- [DATASET EXTRACT]:
'''

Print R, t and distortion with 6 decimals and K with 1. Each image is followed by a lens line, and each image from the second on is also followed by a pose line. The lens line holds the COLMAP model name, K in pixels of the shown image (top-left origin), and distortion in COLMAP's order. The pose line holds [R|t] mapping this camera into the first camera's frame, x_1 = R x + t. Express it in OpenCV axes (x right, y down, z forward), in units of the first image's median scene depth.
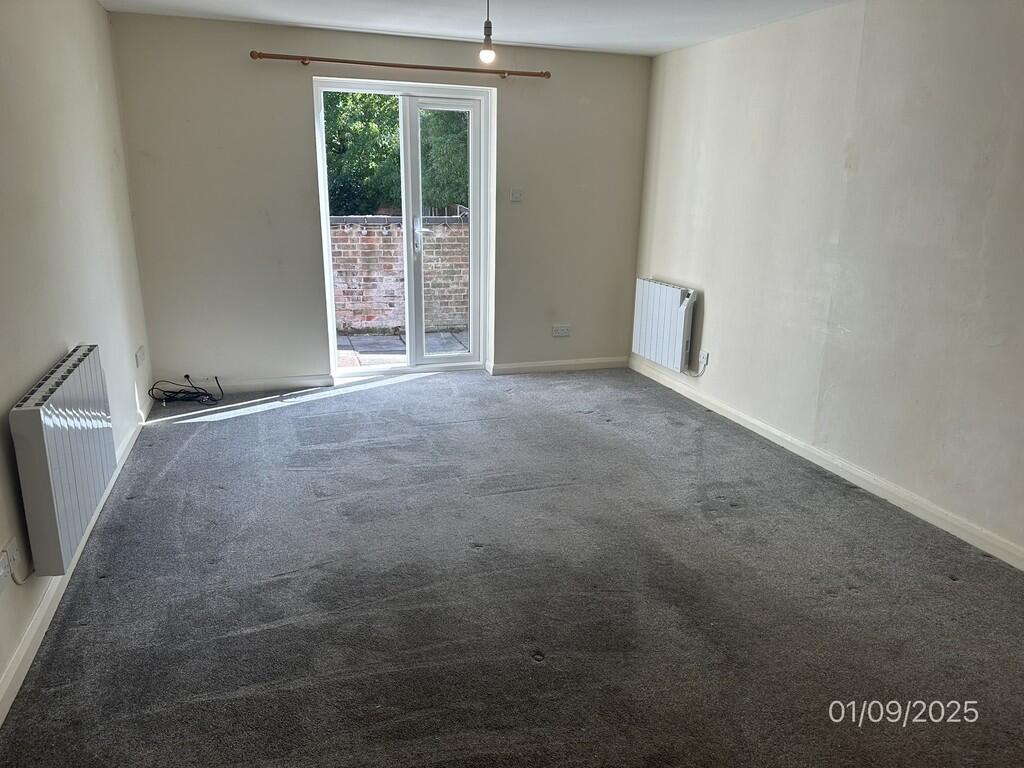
lens RADIAL K [[719.4, 0, 487.7], [0, 719.4, 369.8], [0, 0, 1]] dist [0.064209, -0.031675]
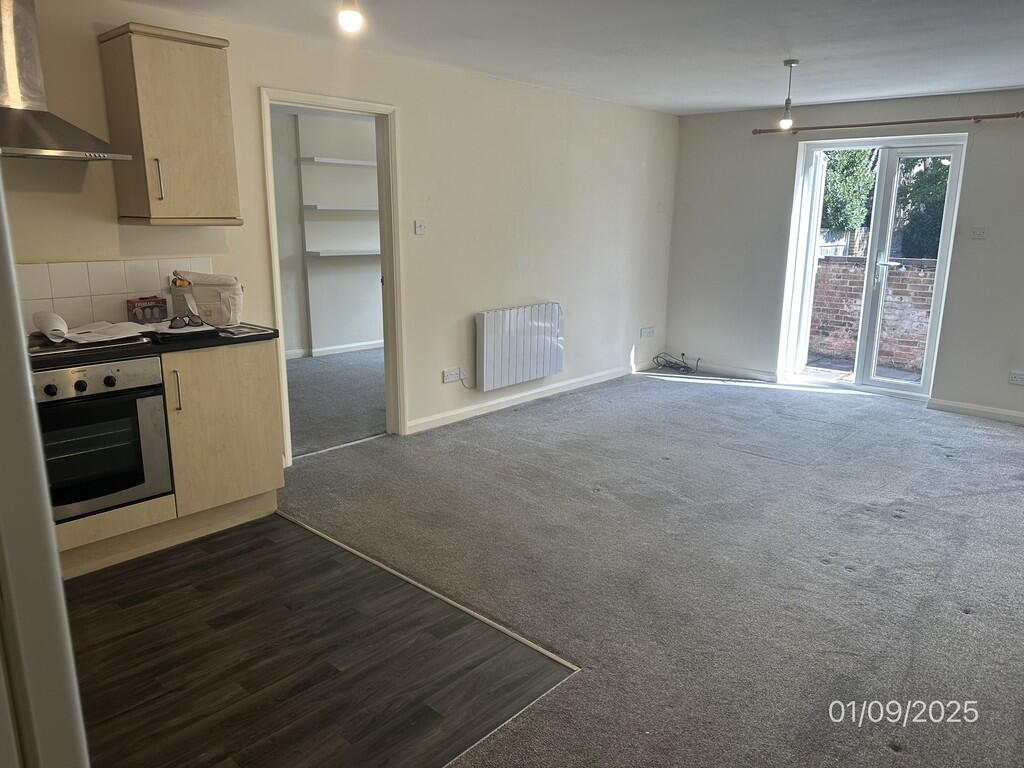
lens RADIAL K [[719.4, 0, 508.9], [0, 719.4, 388.9], [0, 0, 1]] dist [0.064209, -0.031675]
pose [[0.491986, 0.193335, -0.848865, 0.724724], [-0.235096, 0.968311, 0.084283, 0.040567], [0.838260, 0.158099, 0.521847, -0.038130]]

'''

- [TASK INSTRUCTIONS]: Full copy, no pictures: write out each line of the data exactly as it stands.

- [ANSWER]:
Print R, t and distortion with 6 decimals and K with 1. Each image is followed by a lens line, and each image from the second on is also followed by a pose line. The lens line holds the COLMAP model name, K in pixels of the shown image (top-left origin), and distortion in COLMAP's order. The pose line holds [R|t] mapping this camera into the first camera's frame, x_1 = R x + t. Express it in OpenCV axes (x right, y down, z forward), in units of the first image's median scene depth.
lens RADIAL K [[719.4, 0, 487.7], [0, 719.4, 369.8], [0, 0, 1]] dist [0.064209, -0.031675]
lens RADIAL K [[719.4, 0, 508.9], [0, 719.4, 388.9], [0, 0, 1]] dist [0.064209, -0.031675]
pose [[0.491986, 0.193335, -0.848865, 0.724724], [-0.235096, 0.968311, 0.084283, 0.040567], [0.838260, 0.158099, 0.521847, -0.038130]]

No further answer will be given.